Citing offsets for the Senate reconciliation process, Cruz observed that auctions could raise $100 billion or more for rebuilding our military, funding border security, and financing Coast Guard polar icebreakers. He noted the adversarial competitors Huawei, Salt Typhoon, and DeepSeek, which leverage mobile networks built on large tracts of mid-band spectrum in China for incubation and global export.

The US uses “spectrum overlays” to transition from old to new technology

Witness and Economist Tom Hazlett, author of The Political Spectrum The Tumultuous Liberation of Wireless Technology, from Herbert Hoover to the Smartphone, testified to federal spectrum waste and inefficiency:

Spectrum bands have been reserved for maritime communications in Utah. The Forestry Service has enjoyed exclusive frequency rights in New York City. And today, some 35 channels from the TV Allocation Table of 1952 are still reserved for terrestrial, over-the-air broadcasting. I Love Lucy might have benefited from this arrangement back in the day, but we now have more efficient means.

Hazlett described the spectrum “overlay” approach developed to allow 2G networks the rights to utilize vacant frequencies in the micro-wave band under “flexible use” rules. “Investors in 2G networks were able to pay incumbents to move aside – using alternative technologies or other frequencies – so as to free up bandwidth for higher valued services,” he explained. Hazlett also demonstrated how it allowed 5G to emerge on former satellite broadcast spectrum in the c-band and how it could facilitate coexistence for 5G in the lower 3 GHz where the military operates today.

Smart management of technology

The hearing explored pushback from defense actors claiming that moving or upgrading military systems would take decades and cost tens of billions or dollars, a position which Senator Blackburn spurned as “spectrum squatting.” Witnesses rejected the view that the Pentagon uses spectrum efficiently, noting that different agency constituencies could give different answers. Senators called for an inventory and classified briefing for better insight.

In any event, spectrum revenues could compensate defense incumbents for their relocation and upgrade. Moreover, the military can commandeer any U.S. frequency in emergencies and wartime, not to mention any communication network. Rather, the challenge is human-computer integration in the backend. Dr. Charles Bayliss of the Department of Defense Innovation Center testified to managing such complexity, detailing how cognitive tools of Bloom’s Taxonomy are used to train military actors in new systems adoption.

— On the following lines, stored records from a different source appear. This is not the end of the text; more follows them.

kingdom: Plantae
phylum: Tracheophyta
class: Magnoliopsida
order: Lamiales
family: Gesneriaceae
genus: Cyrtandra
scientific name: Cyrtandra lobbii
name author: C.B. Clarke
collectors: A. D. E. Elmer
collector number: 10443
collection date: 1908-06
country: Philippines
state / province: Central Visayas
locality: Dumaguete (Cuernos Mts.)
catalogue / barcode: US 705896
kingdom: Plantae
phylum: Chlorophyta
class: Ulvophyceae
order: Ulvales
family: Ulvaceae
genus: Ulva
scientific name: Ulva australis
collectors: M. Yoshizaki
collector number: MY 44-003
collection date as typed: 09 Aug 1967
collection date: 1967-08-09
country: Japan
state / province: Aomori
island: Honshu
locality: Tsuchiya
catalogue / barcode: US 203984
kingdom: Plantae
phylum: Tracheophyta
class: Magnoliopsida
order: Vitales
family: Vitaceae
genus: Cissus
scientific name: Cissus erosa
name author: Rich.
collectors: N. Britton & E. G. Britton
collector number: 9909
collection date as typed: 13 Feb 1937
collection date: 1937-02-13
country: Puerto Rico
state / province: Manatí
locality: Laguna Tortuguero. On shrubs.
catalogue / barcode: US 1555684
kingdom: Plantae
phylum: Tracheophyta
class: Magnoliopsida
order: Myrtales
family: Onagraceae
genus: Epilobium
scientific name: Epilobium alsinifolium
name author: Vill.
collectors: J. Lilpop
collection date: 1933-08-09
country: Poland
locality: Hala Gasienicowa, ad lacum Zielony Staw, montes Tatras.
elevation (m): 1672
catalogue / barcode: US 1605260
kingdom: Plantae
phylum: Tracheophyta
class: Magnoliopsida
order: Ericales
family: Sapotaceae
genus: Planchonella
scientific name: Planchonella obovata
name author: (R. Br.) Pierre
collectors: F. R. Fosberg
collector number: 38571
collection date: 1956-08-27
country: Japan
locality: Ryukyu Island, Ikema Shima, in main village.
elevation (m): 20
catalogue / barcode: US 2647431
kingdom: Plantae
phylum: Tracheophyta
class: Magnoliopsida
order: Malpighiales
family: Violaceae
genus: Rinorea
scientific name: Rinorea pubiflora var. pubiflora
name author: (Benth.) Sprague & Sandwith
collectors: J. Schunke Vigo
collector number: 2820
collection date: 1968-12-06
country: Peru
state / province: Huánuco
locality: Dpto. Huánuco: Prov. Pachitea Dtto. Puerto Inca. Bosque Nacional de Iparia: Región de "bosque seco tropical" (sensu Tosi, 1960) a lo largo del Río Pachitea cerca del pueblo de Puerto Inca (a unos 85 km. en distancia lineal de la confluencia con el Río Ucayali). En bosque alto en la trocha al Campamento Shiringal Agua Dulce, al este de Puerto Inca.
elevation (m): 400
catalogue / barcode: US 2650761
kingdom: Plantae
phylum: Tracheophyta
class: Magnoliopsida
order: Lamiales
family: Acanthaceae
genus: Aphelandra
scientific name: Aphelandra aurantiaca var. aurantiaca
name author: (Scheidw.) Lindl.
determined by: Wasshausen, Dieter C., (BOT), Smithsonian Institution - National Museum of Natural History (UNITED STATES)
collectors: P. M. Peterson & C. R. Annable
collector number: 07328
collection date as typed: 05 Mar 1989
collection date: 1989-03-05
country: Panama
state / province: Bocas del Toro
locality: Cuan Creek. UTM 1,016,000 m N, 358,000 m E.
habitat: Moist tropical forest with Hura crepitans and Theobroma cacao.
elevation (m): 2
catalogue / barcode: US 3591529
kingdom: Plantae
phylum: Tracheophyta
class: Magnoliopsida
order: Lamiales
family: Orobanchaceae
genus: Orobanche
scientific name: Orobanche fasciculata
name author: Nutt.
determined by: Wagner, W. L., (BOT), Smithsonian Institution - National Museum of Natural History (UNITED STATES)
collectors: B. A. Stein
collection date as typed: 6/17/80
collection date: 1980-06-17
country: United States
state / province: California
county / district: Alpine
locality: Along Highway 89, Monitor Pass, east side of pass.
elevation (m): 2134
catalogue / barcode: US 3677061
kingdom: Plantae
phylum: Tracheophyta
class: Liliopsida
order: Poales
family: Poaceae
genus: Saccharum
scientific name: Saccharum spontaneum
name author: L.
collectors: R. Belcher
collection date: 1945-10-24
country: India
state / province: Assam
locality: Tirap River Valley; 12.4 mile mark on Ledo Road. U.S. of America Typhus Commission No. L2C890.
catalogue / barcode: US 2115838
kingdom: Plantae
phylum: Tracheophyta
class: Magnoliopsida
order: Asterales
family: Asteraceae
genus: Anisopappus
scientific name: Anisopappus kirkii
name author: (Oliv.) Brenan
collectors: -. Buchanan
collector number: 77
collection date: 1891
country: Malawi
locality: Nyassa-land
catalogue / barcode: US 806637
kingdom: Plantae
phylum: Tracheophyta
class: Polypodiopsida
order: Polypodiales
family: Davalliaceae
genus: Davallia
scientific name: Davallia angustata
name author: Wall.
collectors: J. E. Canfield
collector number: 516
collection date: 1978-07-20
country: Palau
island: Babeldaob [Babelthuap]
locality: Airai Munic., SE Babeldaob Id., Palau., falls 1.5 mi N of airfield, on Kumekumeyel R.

Spectrum stasis threatens US military superiority

Witness Matthew Pearl, formerly of the FCC and the National Security Council and now with the Center for Strategic and International Studies, testified that U.S. leadership in the app economy with Uber, WhatsApp, and Airbnb was facilitated in part by early-mover policy, citing the world’s first auction the 700 MHz band in 2008 for 4G/LTE networks. “U.S. innovators were the first to experiment and develop mobile apps, enabling U.S. companies to lead the world in the app economy, and unlocking hundreds of billions of dollars in economic benefits,” he noted. Pearl urged Congress and the administration not to miss the same window of opportunity by failing to auction spectrum for 5G/6G, warning that this failure would harm the military because it too will be deprived of needed mobile wireless innovation. Pearl further predicted that within two years, consumers will experience degradation in their mobile wireless experience if Congress does not make the needed spectrum available.

House Representative Rick Allen, following the lead of Senators Thune, Cruz, and Blackburn, has teed up restoring auction authority coupled with the needed frequencies for licensed and unlicensed use and upgrade of federal systems in the Spectrum Pipeline Act of 2025.